Nuevo error en política exterior
Publicada el Lun, Nov 25, 2019

Por Laura Vega.

México ha tenido una tradición diplomática de asilo político. Recibió a León Trotsky, Rigoberta Menchú y a la esposa de Salvador Allende. En el caso de Evo Morales la duda es si los criterios utilizados fueron los correctos, ya que no se trata de un perseguido político, por algún régimen dictatorial, que necesite refugio, sino alguien a quien se le acusa de dictador y de cometer el delito de fraude electoral.

Evo Morales es acusado de perpetuarse en el poder y acomodar las leyes a su favor, como ya lo han hecho otros mandatarios en América Latina para seguir gobernando.
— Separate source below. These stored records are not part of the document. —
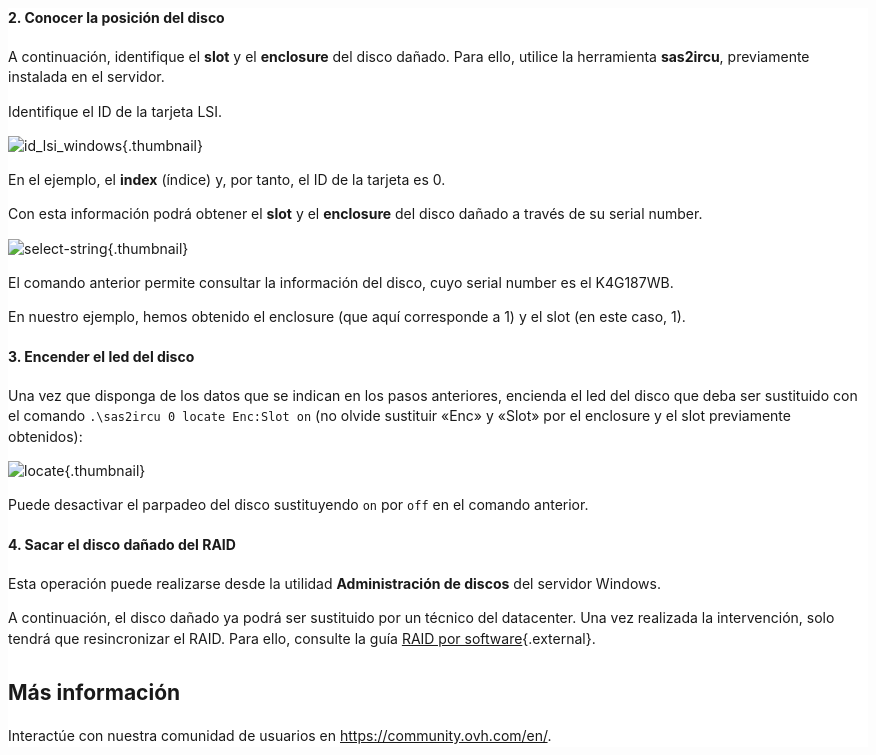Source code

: #### 2. Conocer la posición del disco

A continuación, identifique el **slot** y el **enclosure** del disco dañado. Para ello, utilice la herramienta **sas2ircu**, previamente instalada en el servidor.

Identifique el ID de la tarjeta LSI.

![id_lsi_windows](images/id_lsi_windows.png){.thumbnail}

En el ejemplo, el **index** (índice) y, por tanto, el ID de la tarjeta es 0.

Con esta información podrá obtener el **slot** y el **enclosure** del disco dañado a través de su serial number.

![select-string](images/select-string.png){.thumbnail}

El comando anterior permite consultar la información del disco, cuyo serial number es el K4G187WB.

En nuestro ejemplo, hemos obtenido el enclosure (que aquí corresponde a 1) y el slot (en este caso, 1).

#### 3. Encender el led del disco

Una vez que disponga de los datos que se indican en los pasos anteriores, encienda el led del disco que deba ser sustituido con el comando `.\sas2ircu 0 locate Enc:Slot on` (no olvide sustituir «Enc» y «Slot» por el enclosure y el slot previamente obtenidos):

![locate](images/locate.png){.thumbnail}

Puede desactivar el parpadeo del disco sustituyendo `on` por `off` en el comando anterior.

#### 4. Sacar el disco dañado del RAID

Esta operación puede realizarse desde la utilidad **Administración de discos** del servidor Windows.

A continuación, el disco dañado ya podrá ser sustituido por un técnico del datacenter. Una vez realizada la intervención, solo tendrá que resincronizar el RAID. Para ello, consulte la guía [RAID por software](/pages/cloud/dedicated/raid_soft){.external}.

## Más información

Interactúe con nuestra comunidad de usuarios en <https://community.ovh.com/en/>.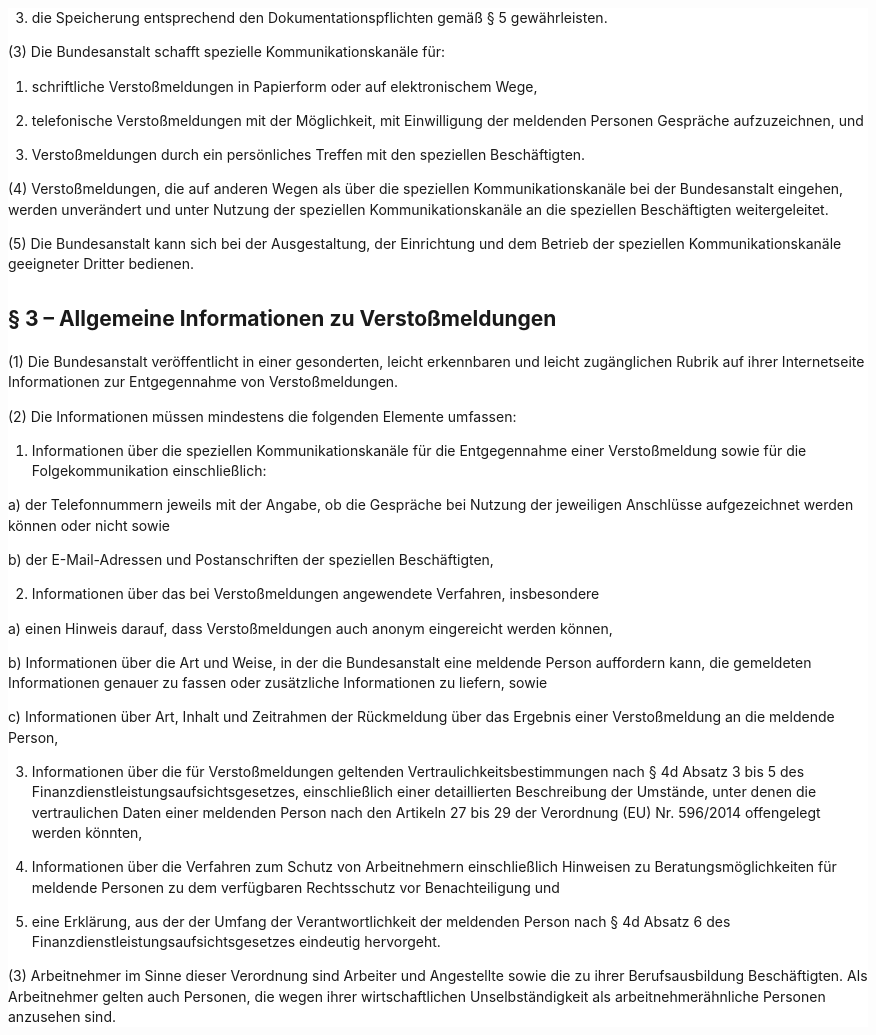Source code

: 3. die Speicherung entsprechend den Dokumentationspflichten gemäß § 5 gewährleisten.

(3) Die Bundesanstalt schafft spezielle Kommunikationskanäle für:

1. schriftliche Verstoßmeldungen in Papierform oder auf elektronischem Wege,

2. telefonische Verstoßmeldungen mit der Möglichkeit, mit Einwilligung der meldenden Personen Gespräche aufzuzeichnen, und

3. Verstoßmeldungen durch ein persönliches Treffen mit den speziellen Beschäftigten.

(4) Verstoßmeldungen, die auf anderen Wegen als über die speziellen Kommunikationskanäle bei der Bundesanstalt eingehen, werden unverändert und unter Nutzung der speziellen Kommunikationskanäle an die speziellen Beschäftigten weitergeleitet.

(5) Die Bundesanstalt kann sich bei der Ausgestaltung, der Einrichtung und dem Betrieb der speziellen Kommunikationskanäle geeigneter Dritter bedienen.


## § 3 – Allgemeine Informationen zu Verstoßmeldungen

(1) Die Bundesanstalt veröffentlicht in einer gesonderten, leicht erkennbaren und leicht zugänglichen Rubrik auf ihrer Internetseite Informationen zur Entgegennahme von Verstoßmeldungen.

(2) Die Informationen müssen mindestens die folgenden Elemente umfassen:

1. Informationen über die speziellen Kommunikationskanäle für die Entgegennahme einer Verstoßmeldung sowie für die Folgekommunikation einschließlich:

a) der Telefonnummern jeweils mit der Angabe, ob die Gespräche bei Nutzung der jeweiligen Anschlüsse aufgezeichnet werden können oder nicht sowie

b) der E-Mail-Adressen und Postanschriften der speziellen Beschäftigten,

2. Informationen über das bei Verstoßmeldungen angewendete Verfahren, insbesondere

a) einen Hinweis darauf, dass Verstoßmeldungen auch anonym eingereicht werden können,

b) Informationen über die Art und Weise, in der die Bundesanstalt eine meldende Person auffordern kann, die gemeldeten Informationen genauer zu fassen oder zusätzliche Informationen zu liefern, sowie

c) Informationen über Art, Inhalt und Zeitrahmen der Rückmeldung über das Ergebnis einer Verstoßmeldung an die meldende Person,

3. Informationen über die für Verstoßmeldungen geltenden Vertraulichkeitsbestimmungen nach § 4d Absatz 3 bis 5 des Finanzdienstleistungsaufsichtsgesetzes, einschließlich einer detaillierten Beschreibung der Umstände, unter denen die vertraulichen Daten einer meldenden Person nach den Artikeln 27 bis 29 der Verordnung (EU) Nr. 596/2014 offengelegt werden könnten,

4. Informationen über die Verfahren zum Schutz von Arbeitnehmern einschließlich Hinweisen zu Beratungsmöglichkeiten für meldende Personen zu dem verfügbaren Rechtsschutz vor Benachteiligung und

5. eine Erklärung, aus der der Umfang der Verantwortlichkeit der meldenden Person nach § 4d Absatz 6 des Finanzdienstleistungsaufsichtsgesetzes eindeutig hervorgeht.

(3) Arbeitnehmer im Sinne dieser Verordnung sind Arbeiter und Angestellte sowie die zu ihrer Berufsausbildung Beschäftigten. Als Arbeitnehmer gelten auch Personen, die wegen ihrer wirtschaftlichen Unselbständigkeit als arbeitnehmerähnliche Personen anzusehen sind.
Tal es el caso de Hugo Chávez y Nicolás Maduro en Venezuela.

Lo cierto es que Evo Morales, más allá de esos debates, también cometió un fraude electoral, pues en los hechos y a la vista de todos, incluso de los observadores de la Organización de Estados Americanos, hubo un cambio “inexplicable” de tendencia en el conteo de votos.

El pasado 20 de octubre a las 20:00 horas quedó estancado el cómputo en 83.85 por ciento, por lo cual la OEA realizó su primera observación; posteriormente, con el 95.6 de los votos computados, el Tribunal otorgó la victoria a Morales con 46.86 frente a 36.72 de Mesa, lo que ya no permitió una segunda vuelta.

De ahí se sobrevino un levantamiento social, pues desde antes la población ya se había pronunciado en 2016 en un referéndum en contra de un cuarto mandato de Morales.

Por todo esto, queda la duda si el gobierno de México actuó de forma correcta al acoger a un político que se ha reelegido en diversas ocasiones, pese al rechazo de la población y que además comete fraude electoral en su país.

Acción Nacional, por medio de la Secretaria de Relaciones Internacionales, Mariana Gómez del Campo, desde un inicio condenó categóricamente el fraude electoral. Y es que Evo Morales llegó al poder a través de las urnas en 2006 para un periodo de cuatro años, pero en 2009 convocó a una Asamblea Constituyente, cuyo nuevo texto constitucional contempló una sola reelección.

“Es innegable que el fraude electoral en Bolivia se empezó a fraguar desde la candidatura ilegal de Evo Morales, quien no podía participar en la elección de 2019 porque ya había sido reelecto en 2014, agotando la única reelección que le permite la Constitución boliviana. Además, recordemos que el 21 de febrero de 2016 en un referéndum constitucional que preguntaba a los bolivianos si autorizaban otra reelección presidencial, los ciudadanos dijeron no a la reelección, pero Morales presionó al Tribunal Constitucional para que le permitieran presentarse nuevamente como candidato”, afirmó la Secretaria de Relaciones Internacionales.

Gómez del Campo también recordó que “la estrategia de perpetuarse en el poder de Morales inició en 2008 cuando propuso la figura del referéndum revocatorio, con el objetivo de controlar y juzgar a los principales funcionarios”. Dicha ley contempló los cargos de presidente, vicepresidente y prefectos (gobernadores).

Asilo en México

Luego de la renuncia -10 de noviembre- de Evo Morales y de que acusara que la oposición intentaba fraguar en su contra un golpe de estado, el gobierno de México trató de tener un papel protagonista en el caso.

Sin embargo, al interior del país esta decisión no fue la mejor y de acuerdo con las encuestas de periódicos de circulación nacional, el 60 por ciento de los ciudadanos rechazó el asilo de Morales.

Encima de ello, el gobierno fue en contra de sus principios de austeridad, pues lo trajo en un avión de las Fuerzas Armadas, siendo que todos los vuelos del Presidente se realizan en aviones comerciales y nunca viaja al extranjero, le brindaron seguridad del extinto Estado Mayor Presidencial que cuidaba a Enrique Peña Nieto y todos los servicios que van contra la 4T.

Este doble discurso ha provocado la molestia de una buena parte de los mexicanos y ha sido uno de los factores que han ocasionado la caída de la imagen del Presidente, pues mientras hay desabasto de medicinas, no se paga el tratamiento a niños con cáncer y se han eliminado programas como Estancias Infantiles, el gobierno traslada con todo lujo a México a un ex mandatario que representa un gasto más al erario.

Pero, sobre todo, hay que preguntarse si quien dirige los destinos de la política exterior mexicana se somete a los principios de la diplomacia y su tradición política, o tan sólo está resguardando los caprichos, amistades e ideología del Presidente de la República, pues queda claro que en este caso la decisión no fue aplicada para proteger a una víctima a la que se le violaron sus derechos.